Music And Politics Sitting In A Tree

But let me start off with a made to order joke. Bless their little young hearts.

Sometimes I get a kick out of young people today, their naiveté still intrigues me. Even though they often seem ignorant of basic history. That is not all their fault.

So one day I was in a fast food place. The employees were having this discussion about the upcoming 50th anniversary of Woodstock. I couldn’t help listening because I was not doing anything except standing there waiting for my order.

All three of the guys were fairly young, and the only women was about middle-aged. She appeared to be schooling them on Woodstock, odd as that seemed to me at the time.

Then the one young guy ask her impatiently “well, was Hip Hop going on then, too, were they doing that?” I couldn’t resist cutting in to say, “they hadn’t even put those two words together yet” and I chuckled. They all looked at me with their upper wheels turning.

I looked at the guy who asked and said “ Man, they barely knew what rock and roll was back then. They were still breaking it in.” But then I saw his big eyes and knew that went right over his knowledge base and sailed into the deep. I smiled and walked away.

Dummy me, I thought maybe a joke would illustrate the point and further their discussion. But instead it ended it and left me wondering if it was my delivery that failed? And if it was some generational thing I crossed? At least I thought it was funny, they will probably never know if it was true, funny… or both?

Joined At The Hip

Say what you will about the original Woodstock which stole headlines some 5 decades ago this year. Those discussions are still going on, as I can testify. Organizers are planning a 50th anniversary to the Woodstock concert this year. But déjà vu all over again.

The original site in Bethel, NY has plans for an anniversary to memorialize the Max Yasgur Farm concert in ’69 and has already booked one top headliner, Carlos Santana.

But Michael Lang, one of the original promoters, has planned what he claims is the only original sanctioned anniversary celebration, which he announced will be in Watkins Glen, NY. In that one, political activism and sustainability will be a central theme for the event. And no doubt for the “woke” as well.

Not only is he drafting top talent, but also encouraging their political activism for the event too. So is this where Farm Aide and Woodstock exchange vows and officially tie the knot, joined in a river of political activism? No matter what the location, it will be billed as Utopia. Who knows if the National Anthem will even be allowed in this one? (old reference to Jimmie Hendrix) Or if maybe the Black Bloc and Antifa will do security for the event?

Take it from Lang himself: (CBS News January 11, 2019)

The festival will also evoke its predecessor through activism, with sustainability efforts and screenings, panels and art installations by non-profit organizations. “The Woodstock 50th Anniversary will be about sharing an experience with great artists and encouraging people to get educated and involved in the social issues impacting everyone on the planet,” said Lang.
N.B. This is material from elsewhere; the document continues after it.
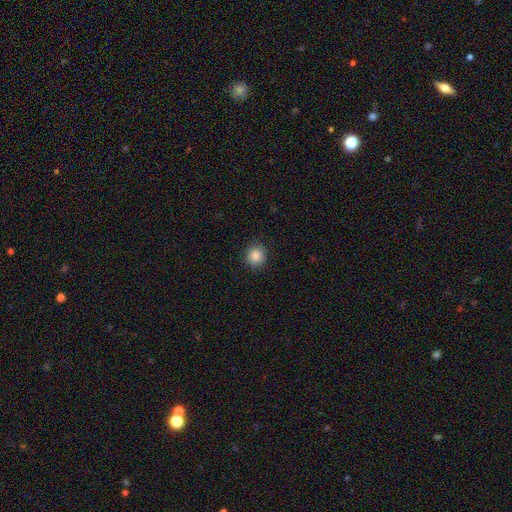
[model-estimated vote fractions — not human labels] Smooth or featured? Predicted: smooth (p=0.87). How rounded? Predicted: round (p=0.84). Merging? Predicted: none (p=0.89).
“”We want this to be more than just coming to a concert,” Lang told The New York Times. “And hopefully a lot of the bands will become part of this effort to get people to stand up and make themselves heard, to get out [and] vote. And if they don’t have a candidate that represents their feelings, to find one — or to run themselves.”

From coming to sexual awareness to coming to political wokeness. Is that where mud baths come in? Is it where the white rabbit has a coup over the enchanted forest?
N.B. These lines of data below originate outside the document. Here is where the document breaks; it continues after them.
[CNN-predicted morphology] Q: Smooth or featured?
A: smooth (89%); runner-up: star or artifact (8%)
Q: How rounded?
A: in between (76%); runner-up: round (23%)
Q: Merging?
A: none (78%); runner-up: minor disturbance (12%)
Okay, so music, history, or anniversary may not be the real motivation here. Political priorities, you know. No word whether any of the up and comers in presidential candidates are booking the event. They could have hours of speeches to a captive audience if they go all out. How nostalgic would that be? I don’t recall that was the message of Woodstock but that was then and this is now. What better place to grease the skids for socialism?

And now, being the radicalized leftist culture it is, supposedly on the rise, I can see it “and now a word from our movement icon, Bernie Sanders.” To which the crowd roars to their feet and gives him a fifteen minute standing ovation.

That could only be followed by another speech from Alexandria Ocasio-Cortez bringing home the Socialism message. And Michael Moore applauding waiting in the wings.

If you were one of the headliner bands, how on earth could you follow that bad acid trip? It also has me wondering what would be the definition of “success” for such a grand event? I guess you measure it in political success and, of course, by fundraising totals.

So Woodstock….you are finally 50, now how about growing the f*** up?

Right Ring | Bullright

Stoked about Woodstock

A Time article about Woodstock.

Bill Eppridge—

Peace, Love, Music and Mud: LIFE at Woodstock

The original plan was for an outdoor rock festival, “three days of peace and music” in the Catskill village of Woodstock. What the young promoters got was the third largest city in New York state, population 400,000 (give or take 100,000), location Max Yasgur’s dairy farm near the town of White Lake.
So began LIFE magazine’s description, in its August 29, 1969 issue, of what has come to be seen as one of the defining events of the 1960s. Forty-four years later, presents a gallery of pictures — many of which never ran in the magazine — from those heady, rain-soaked days and nights.
Lured by music [the story in LIFE continued] and some strange kind of magic (“Woodstock? Doesn’t Bob Dylan live in Woodstock?”), young people from all over the U.S. descended on the rented 600-acre farm.
It was a real city, with life and death and babies — two were born during the gathering — and all the urban problems of water supply, food, sanitation and health. Drugs, too, certainly, because so many of its inhabitants belong to the drug culture. Counting on only 50,000 customers a day, the organizer had set up a fragile, unauthoritarian system to deal with them. Overrun, strained to its limits, the system somehow, amazingly, didn’t break. For three days nearly half a million people lived elbow to elbow in the most exposed, crowded, rain-drenched, uncomfortable kind of community and there wasn’t so much as a fist fight.
For those who passed through it, Woodstock was less a music festival than a total experience, a phenomenon, a happening, high adventure, a near disaster and, in s a small way, a struggle for survival. Casting an apprehensive eye over the huge throng on opening day, Friday afternoon, a festival official announced, “There are a hell of a lot of us here. If we are going to make it, you had better remember that the guy next to you is your brother.” Everybody remembered. Woodstock made it.
Read more:

Slice off the music or whatever you want to label it, there was another part to the event. That was culture, or counterculture. It was culture to itself, an experiment. Here one could go way off to make all kinds of judgements, and I often do. So it wasn’t just the music. In reading that piece, it makes clear it was a fishbowl look at a moment in time of a society ripe with problems, but for a moment gave us a front row seat to the very culture spawned in part by those problems.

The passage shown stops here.